Und auch vorausgesetzt, dass irgendein Teil von Anaander Mianaai davon überzeugt war, dass irgendeine Awer von ihrer Leidenschaft für Gerechtigkeit getrieben wurde und nicht von eigenen Interessen, die durch Selbstgerechtigkeit kaschiert wurden.
Trotzdem. Es war immer noch möglich, dass irgendein Teil von Anaander Mianaai glaubte, dass Awer (oder eine bestimmte Awer) nur von der Gerechtigkeit ihrer Sache überzeugt werden musste, um sie zu verfechten. Und bestimmt wusste sie, dass Awer — irgendeine Awer — zu ihrer unversöhnlichen Feindin werden würde, wenn sie nicht überzeugt werden konnte.
»Und Suleir …« Anaander Mianaai wandte sich Eins Var zu, die schweigend neben dem Tisch stand. »Dariet Suleir scheint eine Verbündete von Leutnantin Awn zu sein. Warum?«
Die Frage beunruhigte mich aus Gründen, die ich nicht genau benennen konnte. »Ich kann mir nicht absolut sicher sein, Herrin, aber ich glaube, Leutnantin Dariet betrachtet Leutnantin Awn als fähige Offizierin, und natürlich fügt sie sich ihr als Vorgesetzte der Dekade.« Und sie fühlte sich vielleicht in ihrer eigenen Stellung sicher genug, um es Leutnantin Awn nicht übelzunehmen, dass sie die Befehlsgewalt über sie hatte. Im Gegensatz zu Leutnantin Issaaia. Aber das sagte ich nicht.

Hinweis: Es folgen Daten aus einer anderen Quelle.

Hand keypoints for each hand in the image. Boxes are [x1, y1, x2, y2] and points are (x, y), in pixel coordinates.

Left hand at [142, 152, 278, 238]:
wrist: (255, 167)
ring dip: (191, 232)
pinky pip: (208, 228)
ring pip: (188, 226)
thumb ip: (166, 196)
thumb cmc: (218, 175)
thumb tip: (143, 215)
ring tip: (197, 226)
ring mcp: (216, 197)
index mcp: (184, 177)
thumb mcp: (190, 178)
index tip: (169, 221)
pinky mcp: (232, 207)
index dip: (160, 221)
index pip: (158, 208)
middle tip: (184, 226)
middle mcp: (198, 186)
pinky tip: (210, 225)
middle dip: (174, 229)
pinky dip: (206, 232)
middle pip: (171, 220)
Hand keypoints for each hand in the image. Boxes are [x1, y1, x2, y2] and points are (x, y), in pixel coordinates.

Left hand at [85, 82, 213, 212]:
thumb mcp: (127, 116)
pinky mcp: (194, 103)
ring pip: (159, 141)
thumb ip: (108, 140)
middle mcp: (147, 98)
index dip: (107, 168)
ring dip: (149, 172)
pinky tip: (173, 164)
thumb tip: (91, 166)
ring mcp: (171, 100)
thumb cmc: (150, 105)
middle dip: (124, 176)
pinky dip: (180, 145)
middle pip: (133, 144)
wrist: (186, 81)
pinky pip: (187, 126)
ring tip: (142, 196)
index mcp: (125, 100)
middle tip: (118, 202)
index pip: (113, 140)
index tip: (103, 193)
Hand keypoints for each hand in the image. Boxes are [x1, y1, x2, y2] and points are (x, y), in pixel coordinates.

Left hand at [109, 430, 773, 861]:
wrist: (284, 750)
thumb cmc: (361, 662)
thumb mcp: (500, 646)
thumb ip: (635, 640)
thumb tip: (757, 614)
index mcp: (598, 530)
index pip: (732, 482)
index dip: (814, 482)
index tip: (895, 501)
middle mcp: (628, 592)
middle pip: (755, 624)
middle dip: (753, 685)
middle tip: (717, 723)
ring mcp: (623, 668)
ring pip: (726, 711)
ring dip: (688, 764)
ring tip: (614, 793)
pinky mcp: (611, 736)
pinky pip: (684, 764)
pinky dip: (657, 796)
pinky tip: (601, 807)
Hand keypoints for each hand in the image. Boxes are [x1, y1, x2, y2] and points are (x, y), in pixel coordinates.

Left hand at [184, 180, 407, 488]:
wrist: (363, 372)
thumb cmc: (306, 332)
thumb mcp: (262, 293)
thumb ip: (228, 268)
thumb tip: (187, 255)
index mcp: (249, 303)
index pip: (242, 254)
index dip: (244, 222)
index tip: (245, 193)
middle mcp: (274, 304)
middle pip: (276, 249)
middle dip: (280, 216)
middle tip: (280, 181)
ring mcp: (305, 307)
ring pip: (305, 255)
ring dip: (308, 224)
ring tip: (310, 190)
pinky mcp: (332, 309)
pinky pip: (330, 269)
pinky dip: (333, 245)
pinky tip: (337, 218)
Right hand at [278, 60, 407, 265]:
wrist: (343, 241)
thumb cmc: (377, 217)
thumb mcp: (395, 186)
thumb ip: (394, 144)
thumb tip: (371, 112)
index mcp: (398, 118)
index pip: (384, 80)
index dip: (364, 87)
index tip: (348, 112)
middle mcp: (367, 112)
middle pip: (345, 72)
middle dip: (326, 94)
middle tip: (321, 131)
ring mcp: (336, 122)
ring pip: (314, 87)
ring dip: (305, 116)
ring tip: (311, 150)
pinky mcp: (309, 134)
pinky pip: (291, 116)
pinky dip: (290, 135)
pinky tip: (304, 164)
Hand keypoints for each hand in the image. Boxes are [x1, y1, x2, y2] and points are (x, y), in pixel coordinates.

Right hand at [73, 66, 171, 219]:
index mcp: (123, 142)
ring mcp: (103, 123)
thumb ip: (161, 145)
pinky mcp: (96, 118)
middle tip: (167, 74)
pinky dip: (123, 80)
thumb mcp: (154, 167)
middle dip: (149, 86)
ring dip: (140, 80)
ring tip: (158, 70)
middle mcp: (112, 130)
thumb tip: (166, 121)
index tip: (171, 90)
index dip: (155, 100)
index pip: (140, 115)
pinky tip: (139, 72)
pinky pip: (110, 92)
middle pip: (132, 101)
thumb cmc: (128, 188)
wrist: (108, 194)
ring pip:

»Also hat es nichts mit persönlichen Sympathien zu tun?«
»Leider verstehe ich nicht, was Sie meinen, Herrin«, sagte ich, durchaus aufrichtig, aber mit zunehmender Beunruhigung.
Ein anderer Mianaai-Körper meldete sich zu Wort. »Versuchst du, mir gegenüber die Dumme zu spielen, Schiff?«
»Ich bitte die Herrin um Verzeihung«, antwortete ich, immer noch durch den Mund von Eins Var, »aber wenn ich wüsste, wonach meine Herrin sucht, wäre ich besser in der Lage, relevante Daten zur Verfügung zu stellen.«
Statt einer Antwort sagte Mianaai: »Gerechtigkeit der Torren, wann habe ich dich das letzte Mal besucht?«
Wären die Zugriffs- und Vorrangkodes gültig gewesen, wäre ich nicht in der Lage gewesen, der Herrin der Radch irgendetwas zu verheimlichen. »Vor zweihundertdrei Jahren, vier Monaten, einer Woche und fünf Tagen, Herrin«, log ich, nachdem mir nun die Bedeutsamkeit dieser Frage bewusst war.
»Gib mir deine Erinnerungen an den Zwischenfall im Tempel«, befahl Mianaai, und ich gehorchte.
Und log erneut. Obwohl nahezu jeder Augenblick aller individuellen Datenübertragungen unverändert war, fehlte der Moment des Entsetzens und Zweifels, als ein Segment befürchtete, es müsste Leutnantin Awn erschießen.